So many hot button issues swished on by while I was spending time with my four granddaughters, 2 Supreme Court decision flops, of course, the Confederate flag flap, and Donald Trump flapping in the wind about the taboo subject of illegal immigrants in sanctuary cities.
The Confederate flag flap brewed up quickly after a young white man, Dylan Roof opened fire in a historic black church in Charleston, SC, killing 9 people. Roof has been linked to having some connection to a white supremacist group, the Council of Conservative Citizens, but it appears he acted alone in committing this heinous crime. The political left in America lies ready to pounce, so according to Think Progress:
“As journalists scrambled to unearth more information about Roof on Thursday morning, one piece of damning evidence emerged: A Facebook picture of him on top of his car bearing a license plate with different versions of the Confederate flag. In case it wasn’t clear, the flags were surrounded by the words “Confederate States of America.”
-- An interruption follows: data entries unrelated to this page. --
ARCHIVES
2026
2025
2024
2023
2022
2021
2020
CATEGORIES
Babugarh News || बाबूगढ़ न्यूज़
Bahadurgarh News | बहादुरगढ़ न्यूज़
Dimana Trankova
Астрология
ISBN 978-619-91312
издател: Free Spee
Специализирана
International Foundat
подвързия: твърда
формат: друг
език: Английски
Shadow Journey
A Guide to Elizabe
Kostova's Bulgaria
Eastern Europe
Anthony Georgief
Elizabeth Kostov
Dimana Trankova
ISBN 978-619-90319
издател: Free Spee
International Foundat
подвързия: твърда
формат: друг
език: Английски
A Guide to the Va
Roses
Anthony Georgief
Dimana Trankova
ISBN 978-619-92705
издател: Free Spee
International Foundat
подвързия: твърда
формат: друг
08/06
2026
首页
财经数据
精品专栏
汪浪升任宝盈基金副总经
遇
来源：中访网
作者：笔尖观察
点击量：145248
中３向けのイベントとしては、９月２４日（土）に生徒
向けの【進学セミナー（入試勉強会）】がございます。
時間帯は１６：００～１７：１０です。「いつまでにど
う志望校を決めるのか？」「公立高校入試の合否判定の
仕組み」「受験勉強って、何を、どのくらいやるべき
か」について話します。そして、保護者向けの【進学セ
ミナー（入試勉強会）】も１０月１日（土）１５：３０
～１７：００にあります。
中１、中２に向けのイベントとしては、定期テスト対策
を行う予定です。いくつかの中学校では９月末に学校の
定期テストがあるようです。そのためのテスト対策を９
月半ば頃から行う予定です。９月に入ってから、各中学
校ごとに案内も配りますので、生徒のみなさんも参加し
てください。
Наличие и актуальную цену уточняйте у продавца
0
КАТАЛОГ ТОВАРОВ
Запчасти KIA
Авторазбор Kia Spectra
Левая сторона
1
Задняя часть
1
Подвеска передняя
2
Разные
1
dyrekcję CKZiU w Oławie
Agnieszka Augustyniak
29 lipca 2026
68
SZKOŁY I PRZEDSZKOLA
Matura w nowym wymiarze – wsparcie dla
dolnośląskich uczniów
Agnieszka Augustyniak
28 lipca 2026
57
To drive the point home further, Roof reportedly told one of his old roommates before the shooting that he “wanted to start a civil war.”
Within hours, social media was flooded with posts and tweets about the Confederate flag, and the word “Confederate” quickly became a trending topic on Twitter. Pieces decrying the flag’s presence on the South Carolina State House grounds began popping up everywhere: Vox’s Zack Beauchamp railed against the historic symbol of the Confederacy, calling its placement on the government property “an insult to Charleston’s victims”; Ta-Nehisi Coates penned a blistering critique of the flag in the Atlantic, aptly titled “Take Down the Confederate Flag—Now”; and The Boston Globe published a scathing political cartoon.”
In what has become the typical cowardly, politically correct response, a few days after the church shootings, Republican governor, Nikki Haley called for the removal of the Confederate flag from the grounds of SC’s state house. She stated:
“Today we are here in a moment of unity in our state without ill will to say it is time to remove the flag from our capitol grounds,” said Haley, a Republican and the state’s first non-white governor, while flanked by a diverse group of South Carolina politicians.
“This flag, while an integral part of our past, does not represent the future of our great state,” she said.
Quickly, many private companies rushed to remove Confederate flag merchandise to comply with the new PC edict, but this is only the beginning. In the near future, expect a high-profile campaign to remove Confederate statues and memorials in the South and of course, the founding fathers who owned slaves must be repudiated too, so their names must be scrubbed from the public consciousness.
I am a Yankee, who has spent most of my adult life in the South. My ancestors fought for the Union in the US Civil War, but I certainly believe the South paid dearly in that war. This knee-jerk activism to piggyback the Confederate flag controversy onto this hate-filled killer rests as the standard strategy of the leftists – banishing inanimate objects and words from the public square. You either comply to their group-think or you are labeled a hater and a racist.
For the thousands upon thousands of Southerners who view the Confederate flag as a symbol of Southern pride and their unique history, being cast with a fell swoop as racists and being ordered about by activists, most of whom don’t even live in the South does nothing to bridge the racial divides in America nor does it have anything to do with Dylan Roof’s heinous crime. Whites in the South remain a regional group that it’s fine to stereotype and ridicule as backward redneck racists.
One of my children tried to provoke this debate with me, stating that the Confederate flag shouldn’t be flying over any state houses in the United States and he went so far as to tell me that anyone who wants it there is a racist. That sort of blanket judgment and avowal, that if I disagree, then I am a racist irked me. What can you say to someone who already labeled you a racist if you don’t agree with him? As a Yankee who believes in the US Constitution, I feel very strongly that the good people and their elected representatives in these states need to decide that issue, but as for me, the Confederate flag seemed more like a grits and black-eyed peas on New Year’s Day tradition – a benign part of the cultural flavor of the South. I don’t care for grits or black-eyed peas and I don’t fly the Confederate flag, but it never bothered me at all that many Southerners do.
Those who want to remove words and history stand prepared to replace it with their own words and a revised history, so save your books on American history and keep an actual dictionary in your home library, as the thought police advance. What they’re after isn’t to right the wrongs of slavery and our country’s blighted history on race relations. Their agenda seeks to enslave our minds to an Orwellian model, the terms of which will be fed to us by our PC minders. I hear rumors, whispering on the progressive wind, that Washington, D.C. needs to be renamed and the Jefferson monument removed, because we shouldn’t honor slaveholders. Of course, George Washington freed his slaves in his will, after grappling with the slavery issue throughout his life, but let’s not let facts get in the way of the leftist agenda.